** Input records follows **
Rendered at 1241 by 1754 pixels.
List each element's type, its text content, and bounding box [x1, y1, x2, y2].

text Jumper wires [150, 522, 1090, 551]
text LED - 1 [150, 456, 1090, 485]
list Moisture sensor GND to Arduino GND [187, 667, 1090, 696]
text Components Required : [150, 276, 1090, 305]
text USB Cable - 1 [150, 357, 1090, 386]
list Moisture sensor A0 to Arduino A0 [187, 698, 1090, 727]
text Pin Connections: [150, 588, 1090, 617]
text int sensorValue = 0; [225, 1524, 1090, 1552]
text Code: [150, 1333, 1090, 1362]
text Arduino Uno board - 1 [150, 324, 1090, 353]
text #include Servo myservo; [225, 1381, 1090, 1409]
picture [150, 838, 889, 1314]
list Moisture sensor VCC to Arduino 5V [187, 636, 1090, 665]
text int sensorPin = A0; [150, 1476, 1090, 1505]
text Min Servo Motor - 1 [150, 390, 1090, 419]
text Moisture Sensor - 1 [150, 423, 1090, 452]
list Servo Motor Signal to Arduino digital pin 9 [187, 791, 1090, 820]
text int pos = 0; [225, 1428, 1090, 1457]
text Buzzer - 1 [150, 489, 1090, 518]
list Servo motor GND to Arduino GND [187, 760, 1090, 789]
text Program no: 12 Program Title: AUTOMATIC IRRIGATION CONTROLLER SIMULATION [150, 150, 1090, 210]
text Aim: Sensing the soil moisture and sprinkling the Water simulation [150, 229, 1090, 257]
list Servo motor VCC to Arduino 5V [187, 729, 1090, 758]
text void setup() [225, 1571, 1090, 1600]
** End of Input records **
Give all of the entries again, exactly.

Rendered at 1241 by 1754 pixels.
List each element's type, its text content, and bounding box [x1, y1, x2, y2].

text Jumper wires [150, 522, 1090, 551]
text LED - 1 [150, 456, 1090, 485]
list Moisture sensor GND to Arduino GND [187, 667, 1090, 696]
text Components Required : [150, 276, 1090, 305]
text USB Cable - 1 [150, 357, 1090, 386]
list Moisture sensor A0 to Arduino A0 [187, 698, 1090, 727]
text Pin Connections: [150, 588, 1090, 617]
text int sensorValue = 0; [225, 1524, 1090, 1552]
text Code: [150, 1333, 1090, 1362]
text Arduino Uno board - 1 [150, 324, 1090, 353]
text #include Servo myservo; [225, 1381, 1090, 1409]
picture [150, 838, 889, 1314]
list Moisture sensor VCC to Arduino 5V [187, 636, 1090, 665]
text int sensorPin = A0; [150, 1476, 1090, 1505]
text Min Servo Motor - 1 [150, 390, 1090, 419]
text Moisture Sensor - 1 [150, 423, 1090, 452]
list Servo Motor Signal to Arduino digital pin 9 [187, 791, 1090, 820]
text int pos = 0; [225, 1428, 1090, 1457]
text Buzzer - 1 [150, 489, 1090, 518]
list Servo motor GND to Arduino GND [187, 760, 1090, 789]
text Program no: 12 Program Title: AUTOMATIC IRRIGATION CONTROLLER SIMULATION [150, 150, 1090, 210]
text Aim: Sensing the soil moisture and sprinkling the Water simulation [150, 229, 1090, 257]
list Servo motor VCC to Arduino 5V [187, 729, 1090, 758]
text void setup() [225, 1571, 1090, 1600]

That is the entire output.